Szenen - Bar
Nachdem ich jetzt schon einige Zeit mit Begeisterung eure Kurzgeschichten gelesen habe, würde ich gerne auch eine meiner eigenen hier einstellen.Kritik und Anregungen sind natürlich willkommen, Hinweise auf eventuelle Fehler auch.. man lernt schließlich aus ihnen!
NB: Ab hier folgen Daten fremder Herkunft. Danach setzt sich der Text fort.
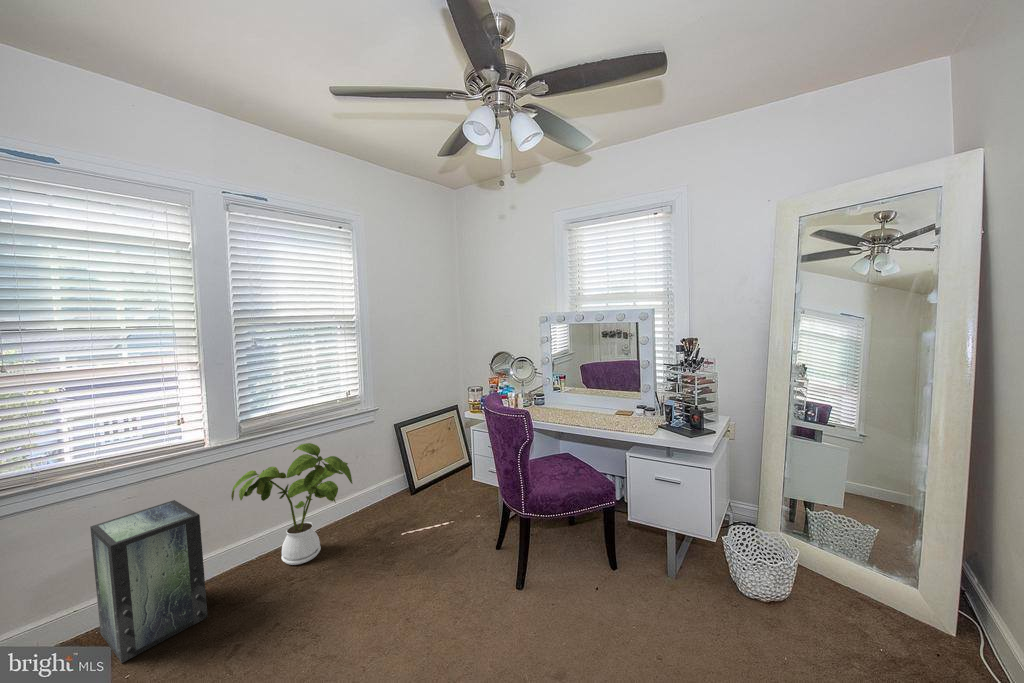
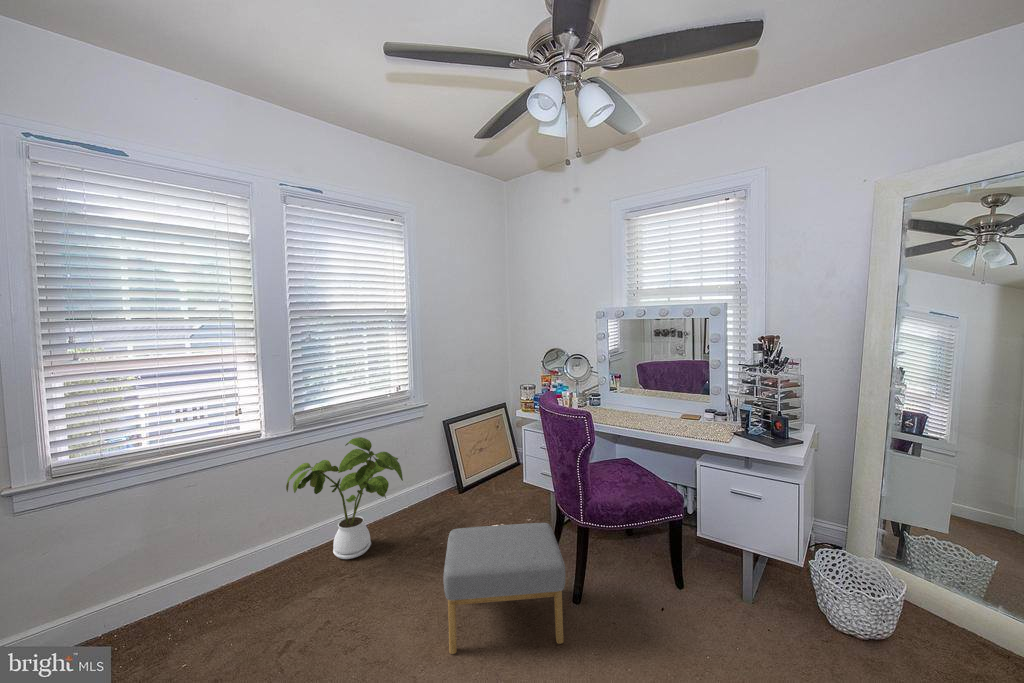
storage box: present [90,500,208,663] -> none [154,489,261,652]
footstool: none [392,516,506,642] -> present [443,523,565,654]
Ansonsten wünsche ich viel Spaß beim Lesen!
Szenen - Bar
Sie sah in an, und für einen kurzen Moment schien es, als wäre sie ihm ganz nah; fast so, als müßte er sich nur etwas vorbeugen, damit ihr Haar seine Wange streift.
Dann wendete sie ihre Aufmerksamkeit wieder ihrem Glas zu, und die Szenerie glitt langsam zurück in die richtige Perspektive.
Die Frau saß ihm schräg gegenüber, an der kurzen Seite einer L-förmigen Bar. Ihre Haare waren dunkel, lang und leicht gelockt – und sie fielen ihr spielerisch ins Gesicht, als sie ihren Kopf neigte um ihren Drink zu betrachten.
Sie hielt das Glas mit beiden Händen umfaßt, beinahe so, als ob es ein Ankerstein wäre – das Einzige, was eine so schöne und flüchtige Gestalt wie sie an einen Ort wie diesen binden konnte.
Sie wirkte seltsam deplatziert. Ihr gut geschnittenes Kostüm paßte in die gehobene Atmosphäre der Hotelbar, ihre schlichte Handtasche aus teurem Leder deckte sich farblich fast mit dem Mahagoniholz, auf dem sie lag – aber die Frau, zu der beides gehörte, wollte sich einfach nicht in die Umgebung einfügen.
Je mehr er darüber nachdachte, desto weniger wollte ihm ein Ort einfallen, an den sie gepaßt hätte.
Er ertappte sich dabei wie er sie anstarrte. Die Augen von ihr zu nehmen kostete Überwindung. Den Blick senken, auf das eigene Glas schauen. Orangensaft. Er paßte genauso wenig hierher wie sie, wenn auch aus anderen Gründen. Er war hier, weil dieser Ort so gut oder schlecht war wie jeder andere.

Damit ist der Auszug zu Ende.